### [The exercise]
Can you write out every line of each entry below word for word, leaving out the pictures?

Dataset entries
"""
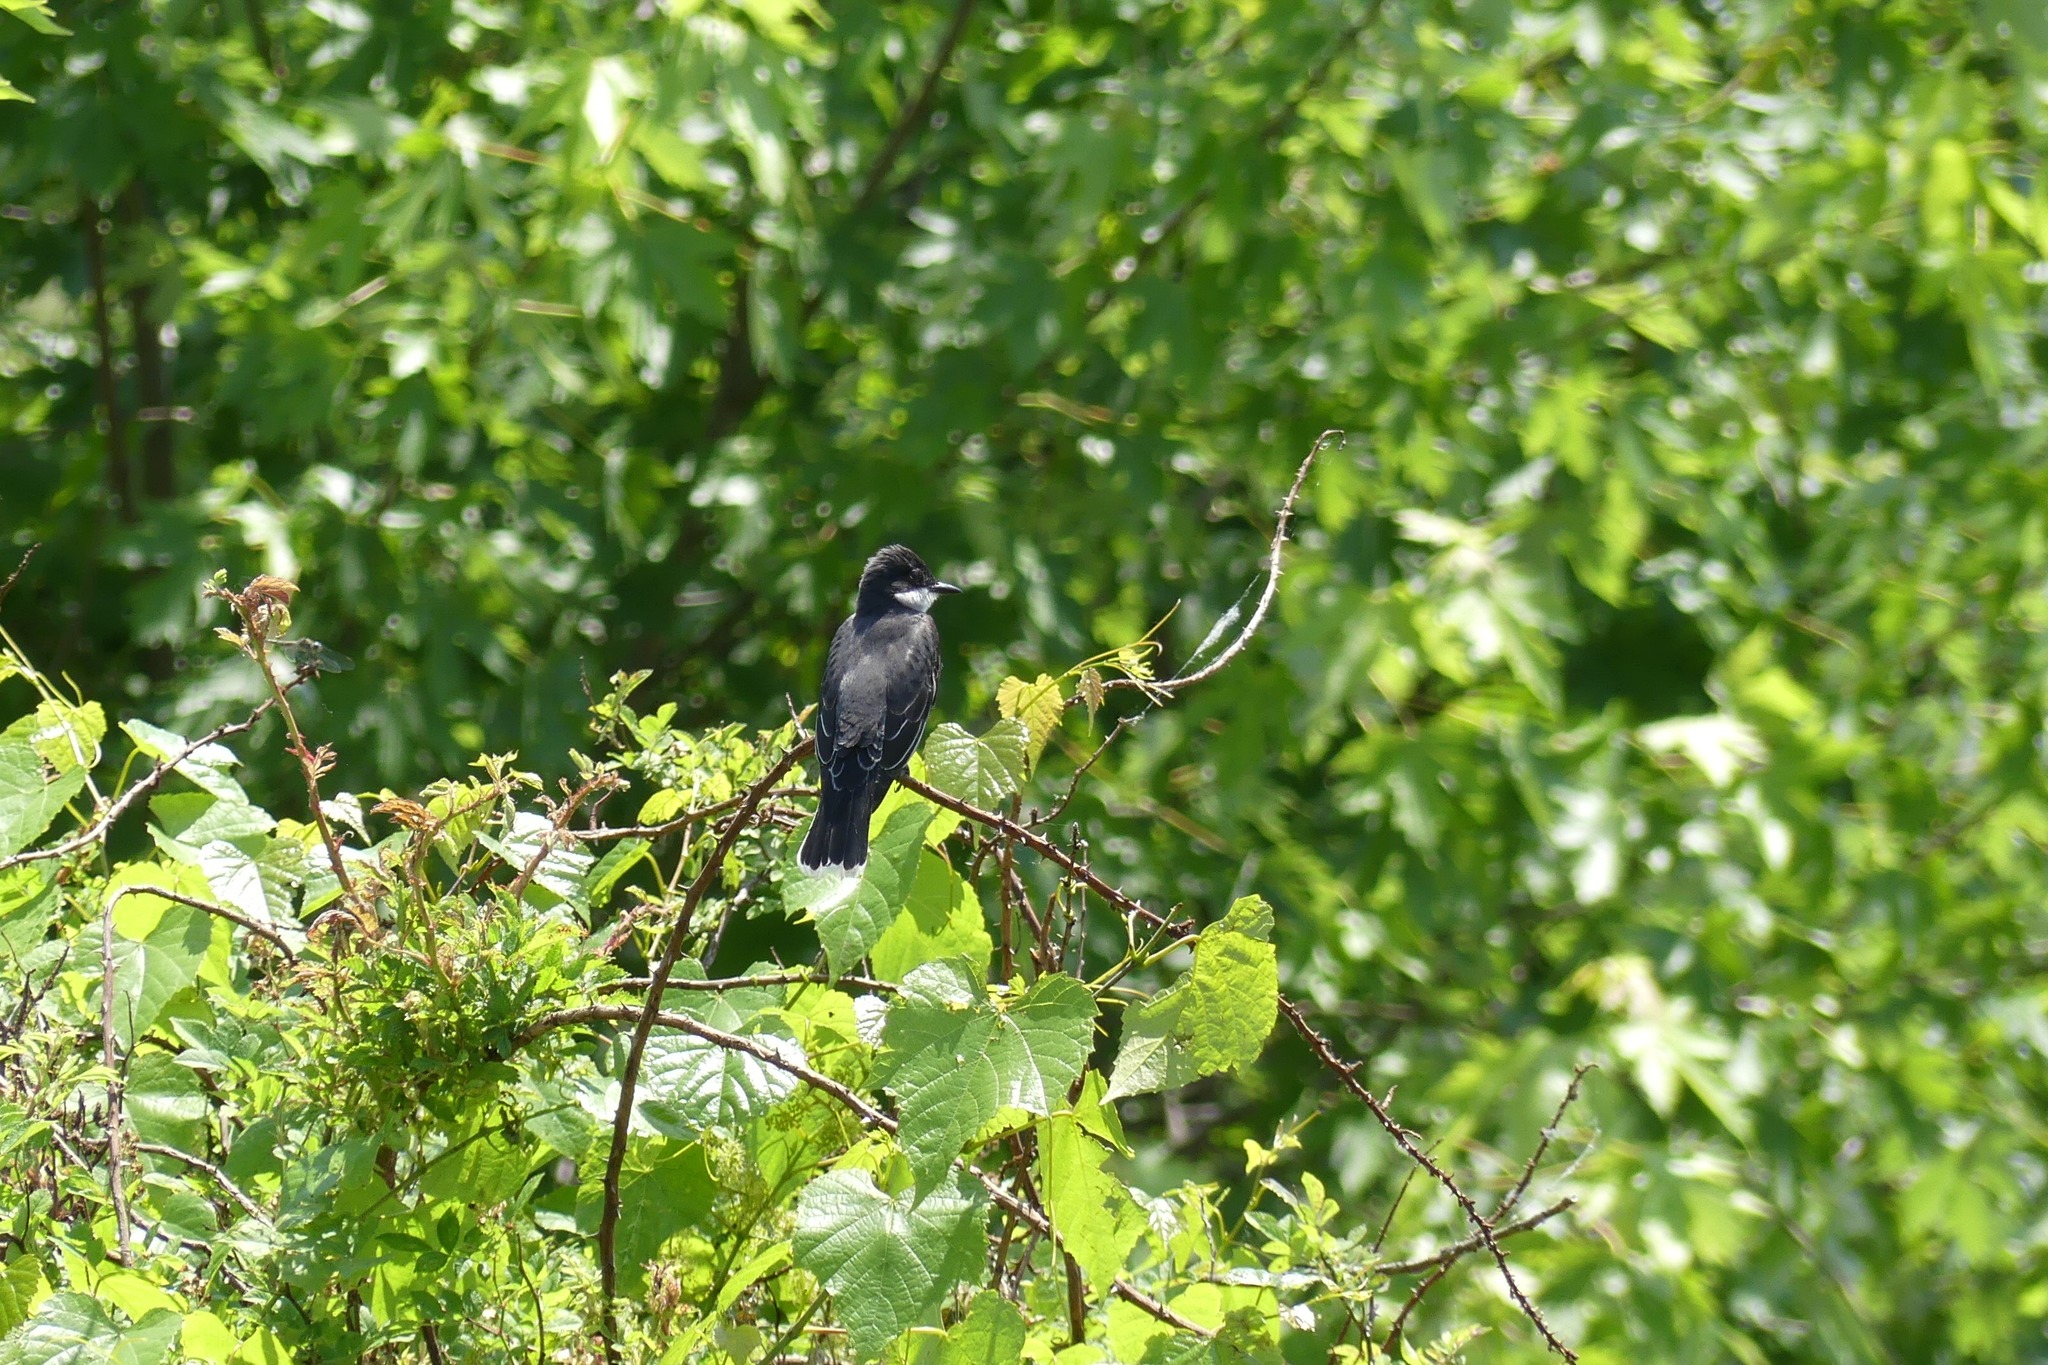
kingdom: Animalia
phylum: Chordata
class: Aves
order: Passeriformes
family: Tyrannidae
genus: Tyrannus
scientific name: Tyrannus tyrannus
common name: Eastern kingbird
"""
### [Response below]
kingdom: Animalia
phylum: Chordata
class: Aves
order: Passeriformes
family: Tyrannidae
genus: Tyrannus
scientific name: Tyrannus tyrannus
common name: Eastern kingbird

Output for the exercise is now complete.